Distributed Systems, Tools, and the Developer
Of course, few things in life come “upside only.” There are disadvantages to distributed systems. First, they’re inherently more complicated due to concerns of heterogeneity, asynchronous communications challenges and partial failures. Distributed systems, due to their complexity, also contribute to the multiple hat-wearing problems I discussed earlier. An additional downside is that migrating off a legacy system to a distributed system requires lots of work that doesn’t introduce new functionality; it’s akin to a tax you’re just required to pay.
As a result, what’s happening is that people are writing their new stuff on microservices, for example, and slowly chipping away at the legacy systems. For us at PagerDuty, this is a great thing because we have the ability to monitor multiple disparate ecosystems, whether legacy or distributed.
So what does this all mean for the developer’s role and how to thrive and adapt as it changes? First of all, developer contributions are becoming more visible because of measurement and more advanced tools, meaning developers are part of an iterative process sooner. Whether they have a “good” or “bad” idea, it’s now possible to get it out there, iterate on it, see whether it works and reject it if necessary.
Second, whoever has the better tooling has the advantage. If you’re able to accurately measure adoption and additionally can segment your adoption or tell how quickly something is loading, you’re demanding more from your tools, and, therefore, your tooling becomes a competitive advantage. For instance, with PagerDuty, you can have multiple teams using specialized tools on top of us, and if you need another application performance management (APM) tool, you can easily plug it in while leaving your other systems untouched.
Metrics and measurement also lead to another way to adapt and thrive: kill dying projects earlier.
When it comes to adapting and thriving in this new environment, it’s imperative to release early and measure. In fact, if you’re not already releasing features to a small segment of your customer base, you’re already behind. When you’re releasing early and measuring your features, you’re also measuring the upstream and the downstream impact. Our systems are producing and capturing more data than ever before, so measuring as much as we can and extracting insight is critical.

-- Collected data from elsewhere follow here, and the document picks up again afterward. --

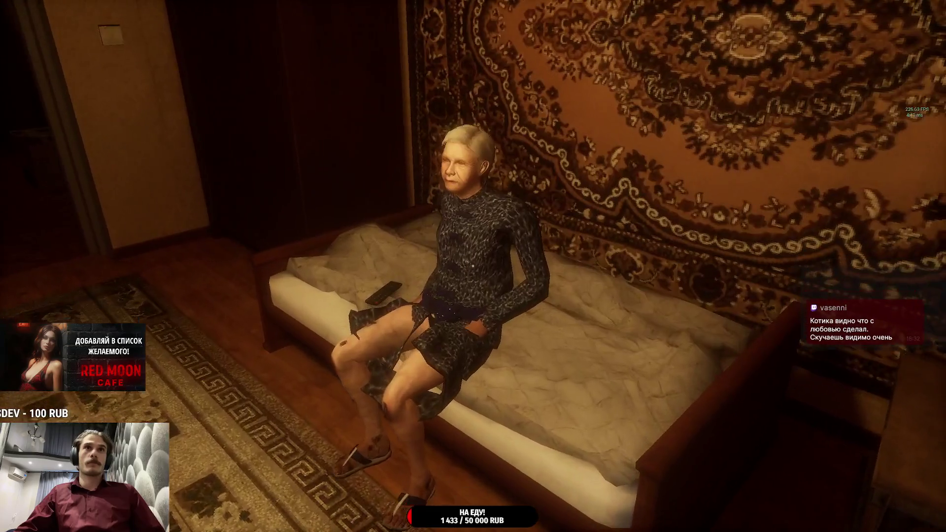
key(w)
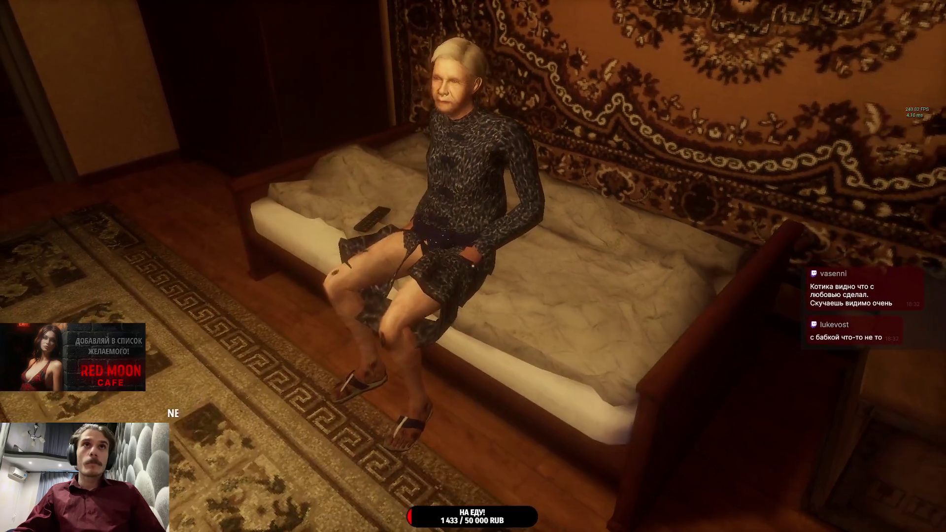
key(s)
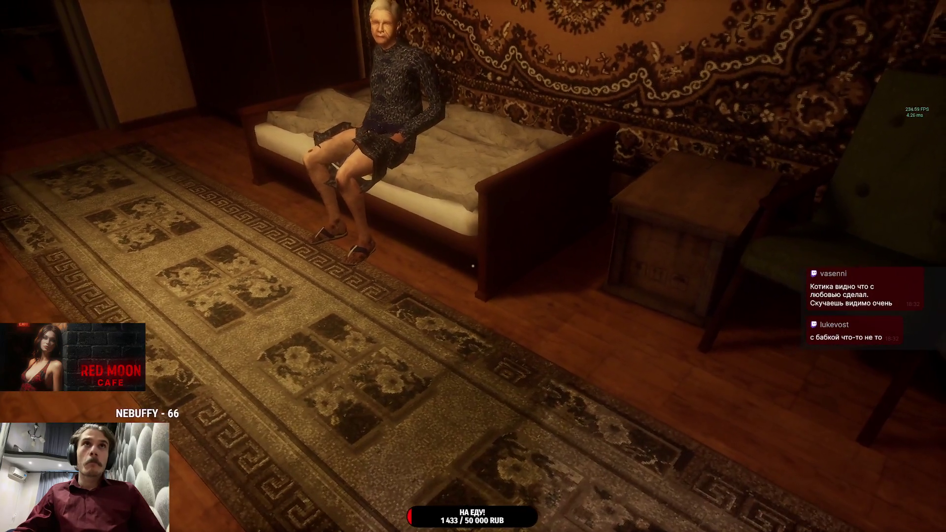
key(w)
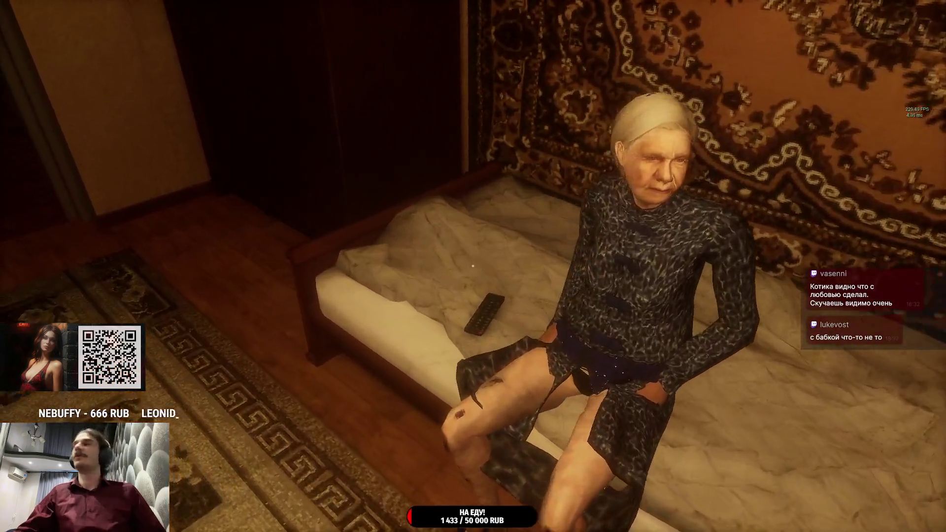
mouse_move(473, 266)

Metrics and measurement also lead to another way to adapt and thrive: kill dying projects earlier. With a waterfall project, for instance, you can spend a year working on something, then throw a launch party and celebrate. But in today’s world, you might spend four months on a project, release it, spend a couple of months tweaking but it’s still not being widely adopted. Guess what? Let it go and move on. We’ve got all this data now, so use that to inform your decision. The 80/20 rule applies here: rely 80 percent on the metrics and 20 percent gut. Of course, you can rely on your gut about the relationship among the metrics themselves. This way you can use your intuition to develop the narratives and then track the metrics on those narratives.
In my years as a developer, I’ve lived through the evolution from Windows NT in the corporate environment to Linux, from server networks to full-fledged data centers, to today’s world of distributed systems and software eating the world. It’s no doubt an exciting time to be a developer but at the same time, it can be taxing and overwhelming. Today’s developer has more power, and to end on another time-worn phrase, “with great power, comes great responsibility.”